A house so simple, yet so beautiful. This modest place of residence belongs to the founder of the GREEN Foundation, who in 1992, started the foundation to create awareness about the importance of diversity in agriculture that needs to be sustained. The concept of community seed bank was sown, which has taken deep roots now. This pioneering work is spreading in Karnataka and is now becoming a movement. Presenting you an interview of a young lady in her late seventies, fighting earnestly with a peaceful smile against corporate control over the basic unit of food production, Dr. Vanaja Ramprasad.

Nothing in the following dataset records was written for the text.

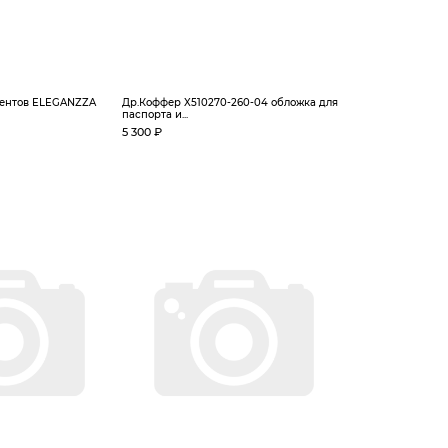
ментов ELEGANZZA
Др.Коффер X510270-260-04 обложка для
паспорта и...
5 300 ₽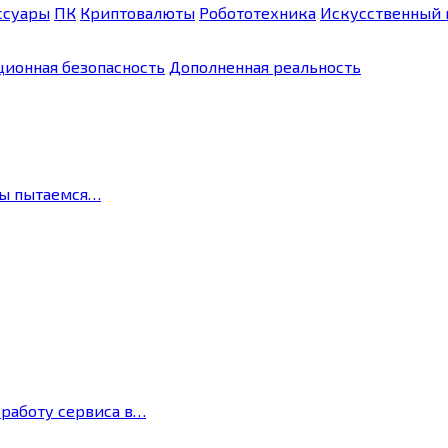
ссуары
ПК
Криптовалюты
Робототехника
Искусственный 
ионная безопасность
Дополненная реальность
мы пытаемся…
 работу сервиса в…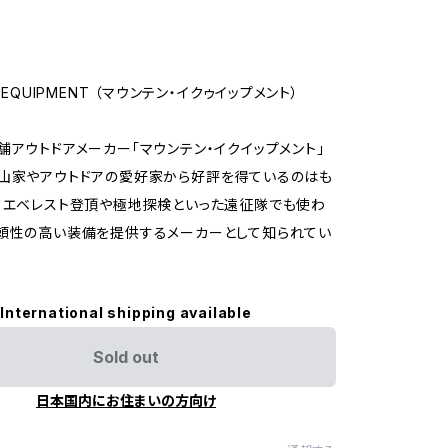
N EQUIPMENT （マウンテン・イクゥイップメント）
舗アウトドアメーカー「マウンテン・イクイップメント」
山家やアウトドアの愛好家から好評を得ているのはも
、エベレスト登頂や極地探検といった遠征隊でも使わ
頼性の高い装備を提供するメーカーとして知られてい
International shipping available
Sold out
日本国内にお住まいの方向け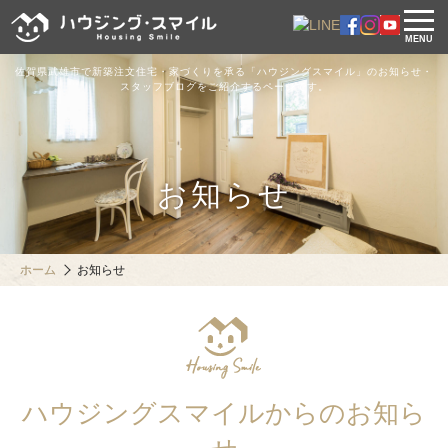
MENU
佐賀県武雄市で新築注文住宅・家づくりを承る「ハウジングスマイル」のお知らせ・
スタッフブログをご紹介するページです。
お知らせ
ホーム
お知らせ
ハウジングスマイルからのお知ら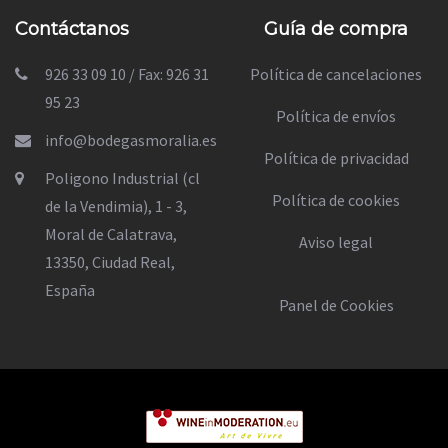
Contáctanos
Guía de compra
926 33 09 10 / Fax: 926 31
Política de cancelaciones
95 23
Política de envíos
info@bodegasmoralia.es
Política de privacidad
Poligono Industrial (cl
Política de cookies
de la Vendimia), 1 - 3,
Moral de Calatrava,
Aviso legal
13350, Ciudad Real,
España
Panel de Cookies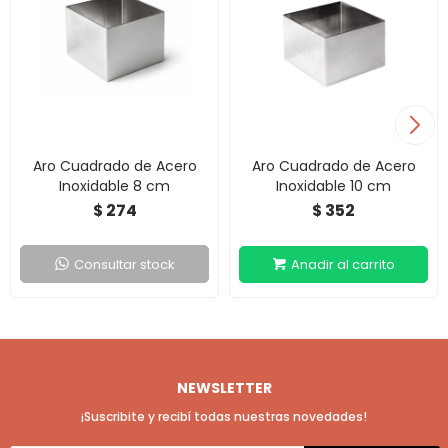
Aro Cuadrado de Acero
Aro Cuadrado de Acero
Inoxidable 8 cm
Inoxidable 10 cm
274
352
$
$
Consultar stock
NEWSLETTER
¡Suscribite y recibí todas nuestras novedades!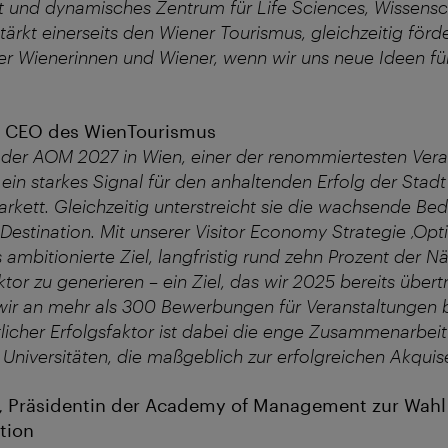
 und dynamisches Zentrum für Life Sciences, Wissensc
tärkt einerseits den Wiener Tourismus, gleichzeitig förde
er Wienerinnen und Wiener, wenn wir uns neue Ideen für
r, CEO des WienTourismus
 der AOM 2027 in Wien, einer der renommiertesten Vera
 ein starkes Signal für den anhaltenden Erfolg der Stad
Parkett. Gleichzeitig unterstreicht sie die wachsende Be
Destination. Mit unserer Visitor Economy Strategie ‚Op
 ambitionierte Ziel, langfristig rund zehn Prozent der 
or zu generieren – ein Ziel, das wir 2025 bereits übert
 wir an mehr als 300 Bewerbungen für Veranstaltungen b
licher Erfolgsfaktor ist dabei die enge Zusammenarbeit
 Universitäten, die maßgeblich zur erfolgreichen Akquise
Präsidentin der Academy of Management zur Wahl 
tion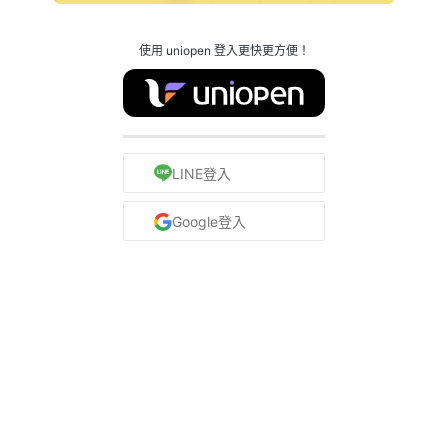
使用 uniopen 登入更快更方便！
LINE登入
Google登入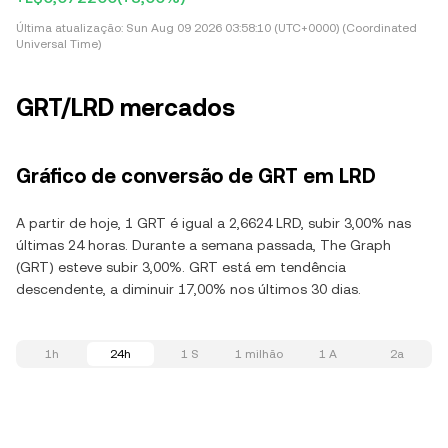
Última atualização:
Sun Aug 09 2026 03:58:10 (UTC+0000) (Coordinated
Universal Time)
GRT/LRD mercados
Gráfico de conversão de GRT em LRD
A partir de hoje, 1 GRT é igual a 2,6624 LRD, subir 3,00% nas
últimas 24 horas. Durante a semana passada, The Graph
(GRT) esteve subir 3,00%. GRT está em tendência
descendente, a diminuir 17,00% nos últimos 30 dias.
1h
24h
1 S
1 milhão
1 A
2a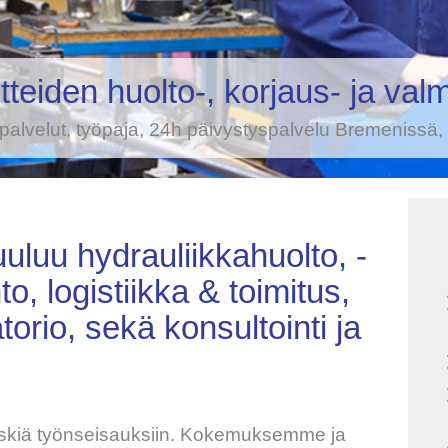
tteiden huolto-, korjaus- ja val
apalvelut, työpaja, 24h päivystyspalvelu Bremenissä
uluu hydrauliikkahuolto, -
to, logistiikka & toimitus,
torio, sekä konsultointi ja
skiä työnseisauksiin. Kokemuksemme ja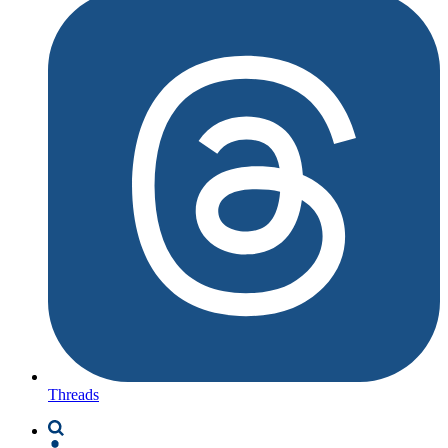
Threads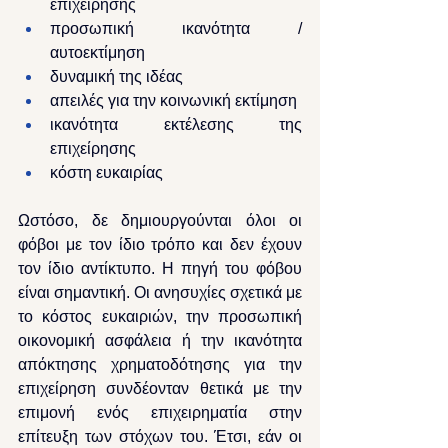
επιχείρησης
προσωπική ικανότητα / 
αυτοεκτίμηση
δυναμική της ιδέας
απειλές για την κοινωνική εκτίμηση
ικανότητα εκτέλεσης της 
επιχείρησης
κόστη ευκαιρίας
Ωστόσο, δε δημιουργούνται όλοι οι 
φόβοι με τον ίδιο τρόπο και δεν έχουν 
τον ίδιο αντίκτυπο. Η πηγή του φόβου 
είναι σημαντική. Οι ανησυχίες σχετικά με 
το κόστος ευκαιριών, την προσωπική 
οικονομική ασφάλεια ή την ικανότητα 
απόκτησης χρηματοδότησης για την 
επιχείρηση συνδέονταν θετικά με την 
επιμονή ενός επιχειρηματία στην 
επίτευξη των στόχων του. Έτσι, εάν οι 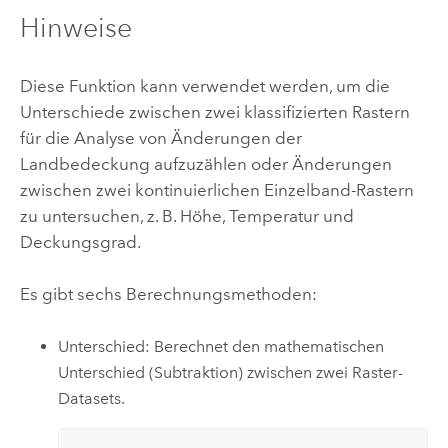
Hinweise
Diese Funktion kann verwendet werden, um die
Unterschiede zwischen zwei klassifizierten Rastern
für die Analyse von Änderungen der
Landbedeckung aufzuzählen oder Änderungen
zwischen zwei kontinuierlichen Einzelband-Rastern
zu untersuchen, z. B. Höhe, Temperatur und
Deckungsgrad.
Es gibt sechs Berechnungsmethoden:
Unterschied: Berechnet den mathematischen
Unterschied (Subtraktion) zwischen zwei Raster-
Datasets.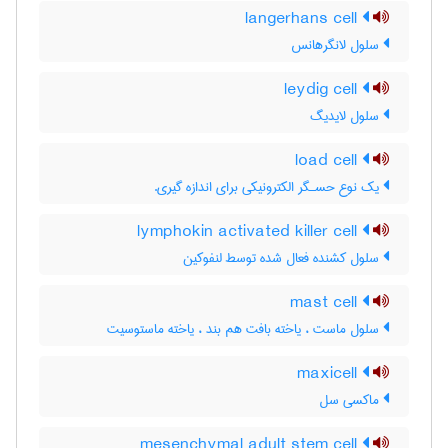
langerhans cell
سلول لانگرهانس
leydig cell
سلول لایدیگ
load cell
یك نوع حسـگر الكترونیكی برای اندازه گیری.
lymphokin activated killer cell
سلول کشنده فعال شده توسط لنفوکین
mast cell
سلول ماست ، یاخته بافت هم بند ، یاخته ماستوسیت
maxicell
ماکسی سل
mesenchymal adult stem cell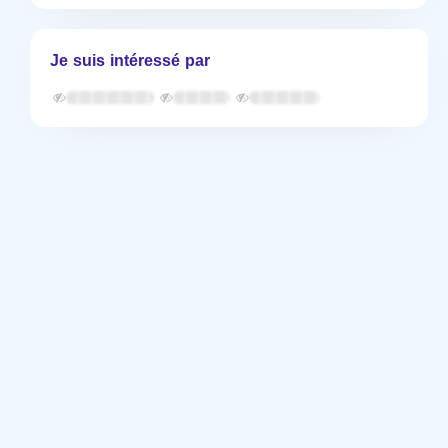
Je suis intéressé par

India used to grow more than a lakh varieties of rice
Despite of having a vast repository of diverse food crops around the world, we have narrowed the food base to just 12 crops of which wheat, rice and maize are the crops consumed majorly. Similar is the case with diversity within a particular variety of crop. For example, farmers in India used to grow more than a lakh varieties of rice alone, which has now been reduced to less than 100 varieties. We have practically lost all the indigenous varieties of vegetable crops and the diversity that existed in different agro-ecological zones across the country.
Certification are sold to farmers
Due to large scale chemicalization in agriculture, we have reached a situation where food needs to be certified as organic. This happens through a third party certification, which has escalated the price of organic food. As a result, only the elites in society can afford the organic products. Small farmers who by default don’t use chemicals in dry lands cannot afford to certify their food as organic, and hence are unable to compete in the market with the “certified” organic food. At times, certification is also sold to farmers, hence declaring food as organic without ensuring traceability. This is obviously an unhealthy trend in promoting organic farming. In India we are now at cross roads with the government’s policies that are supporting subsidies for chemicals and promoting trials of genetically engineered foods.
How could plenty and poverty co-exist?
Way back in the late 70s, when I started work in a hospital as a nutritionist, I was treating malnourished children. That was when India’s green revolution was at its peak and we had food in our granaries to the brim.
How could plenty and poverty co-exist? – To find answers to this question, I set myself on a long journey. I turned to academics to understand the macroeconomic situation in India. However, I understood the gravity of this problem when I travelled and interacted with people in different parts of the country, especially the farming community that eked out a living on small and marginal lands. After three decades of contemplation and actual work with farmers, I felt the need for completing the jigsaw puzzle, as to why we continue to battle with malnutrition and poverty while positioning ourselves as India shining.
Have I found my answers? Not completely! Unless there is a global change in the way we organize our lives the answers will not be easy!!
Can you bring back Bajra to me?
I can recollect an incident when the erstwhile Prime Minister Rajeev Gandhi once visited a remote village in Rajasthan. He told an old lady to ask him for anything. She surprised everyone by asking him, “I used to grow a variety of Bajra, which is now lost. Can you bring it back to me?” The lost variety could no longer be retrieved back.
This incident indicates the value people placed on what they were growing and the intrinsic worth of the crops they were used to, for their food. Unfortunately now the values have changed with the attached commercial importance. Hope we change for the good!